The court noted the state relied upon Clark v. State, 808 N.E.2d 1183, 1191-92 (Ind. 2004), where the high court held that “if the police have a good faith basis for a statement, even if technically false, it does not rise to the level of deception.”
But even without any showing falsity, the appellate court rejected the state’s argument. “We would set a dangerous precedent if we were to hold that a lack of knowledge of the law amounts to a good faith basis for a material misstatement. Such a holding would give police officers an incentive to not know the law,” the appellate court held, concluding that McGhee’s confession was involuntary. McGhee, 899 N.E.2d at 37.
In a 3-2 decision, with Justices Shepard and Sullivan in the minority, the Indiana Supreme Court declined to accept the case on transfer, leaving the appeals court’s decision intact.
For McGhee, however, the victory was less than complete. The appellate court remanded the case, finding that given the strength of the evidence against him, re-trial would not violate the constitutional bar on double jeopardy.
A mother who gave up her parental rights could not obtain guaranteed visiting privileges as part of the arrangement, the Indiana Supreme Court held. But it found that the parent who made such an arrangement had the right to a hearing before visitation was then cut off. Visitation would be determined based on the best interests of the child. In re M.B. & S. v. Ind. Dep’t of Child Servs., 921 N.E.2d 494 (Ind. 2009)
During an involuntary termination of parental rights proceeding filed by the Howard County Department of Child Services, the mother agreed to voluntarily give up her parental rights, with a written addendum providing for visitation after adoption of the child.
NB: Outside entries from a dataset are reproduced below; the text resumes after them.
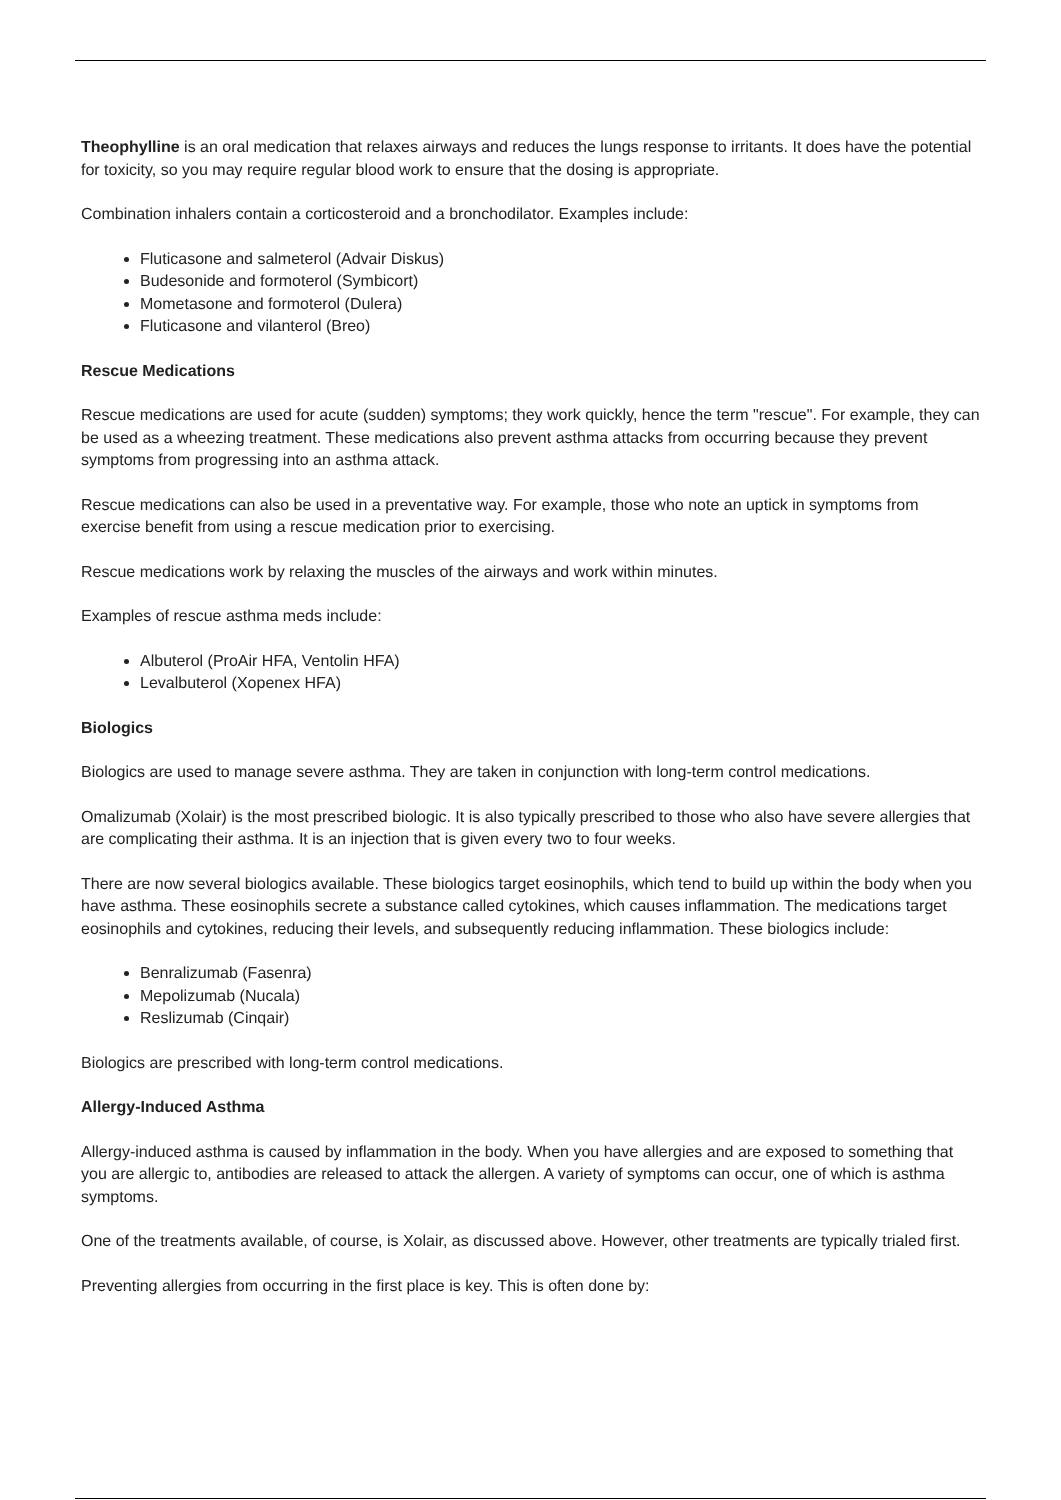Theophylline is an oral medication that relaxes airways and reduces the lungs response to irritants. It does have the potential for toxicity, so you may require regular blood work to ensure that the dosing is appropriate.
Combination inhalers contain a corticosteroid and a bronchodilator. Examples include:
Fluticasone and salmeterol (Advair Diskus)
Budesonide and formoterol (Symbicort)
Mometasone and formoterol (Dulera)
Fluticasone and vilanterol (Breo)
Rescue Medications
Rescue medications are used for acute (sudden) symptoms; they work quickly, hence the term "rescue". For example, they can be used as a wheezing treatment. These medications also prevent asthma attacks from occurring because they prevent symptoms from progressing into an asthma attack.
Rescue medications can also be used in a preventative way. For example, those who note an uptick in symptoms from exercise benefit from using a rescue medication prior to exercising.
Rescue medications work by relaxing the muscles of the airways and work within minutes.
Examples of rescue asthma meds include:
Albuterol (ProAir HFA, Ventolin HFA)
Levalbuterol (Xopenex HFA)
Biologics
Biologics are used to manage severe asthma. They are taken in conjunction with long-term control medications.
Omalizumab (Xolair) is the most prescribed biologic. It is also typically prescribed to those who also have severe allergies that are complicating their asthma. It is an injection that is given every two to four weeks.
There are now several biologics available. These biologics target eosinophils, which tend to build up within the body when you have asthma. These eosinophils secrete a substance called cytokines, which causes inflammation. The medications target eosinophils and cytokines, reducing their levels, and subsequently reducing inflammation. These biologics include:
Benralizumab (Fasenra)
Mepolizumab (Nucala)
Reslizumab (Cinqair)
Biologics are prescribed with long-term control medications.
Allergy-Induced Asthma
Allergy-induced asthma is caused by inflammation in the body. When you have allergies and are exposed to something that you are allergic to, antibodies are released to attack the allergen. A variety of symptoms can occur, one of which is asthma symptoms.
One of the treatments available, of course, is Xolair, as discussed above. However, other treatments are typically trialed first.
Preventing allergies from occurring in the first place is key. This is often done by:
The circuit court informed the mother she was giving up all her rights to the child, though the adoptive parents were not informed of that. The visitations began, but were later cut off after social worker reports the children were experience emotional problems following the visits. The court subsequently denied the mother’s Trial Rule 60(B) motion to set aside the order for the voluntary termination of parental rights. The Court of Appeals affirmed, concluding:
A partial termination of parental rights does not exist under Indiana law. See Ind. Code § 31-35-6-4. Either the parent-child relationship survives, or it does not. Given the plain and unambiguous language of Indiana Code Section 31-35-6-4(a)(1), coupled with Indiana’s strong public policy to protect the emotional well-being of children whose parents have been either unable or unwilling to provide for their basic needs over a prolonged period of time, we conclude that Mother’s addendums to the voluntary consent forms are void ab initio and thus unenforceable as a matter of law. Black v. Howard County Dep’t of Child Servs. (In re M.B.), 896 N.E.2d 1, 15 (Ind. Ct. App. 2008).
While the Indiana Supreme Court vacated that ruling upon granting transfer, in its opinion, it affirmed the substance of the decision, while providing for a hearing for the mother on the visitation issue.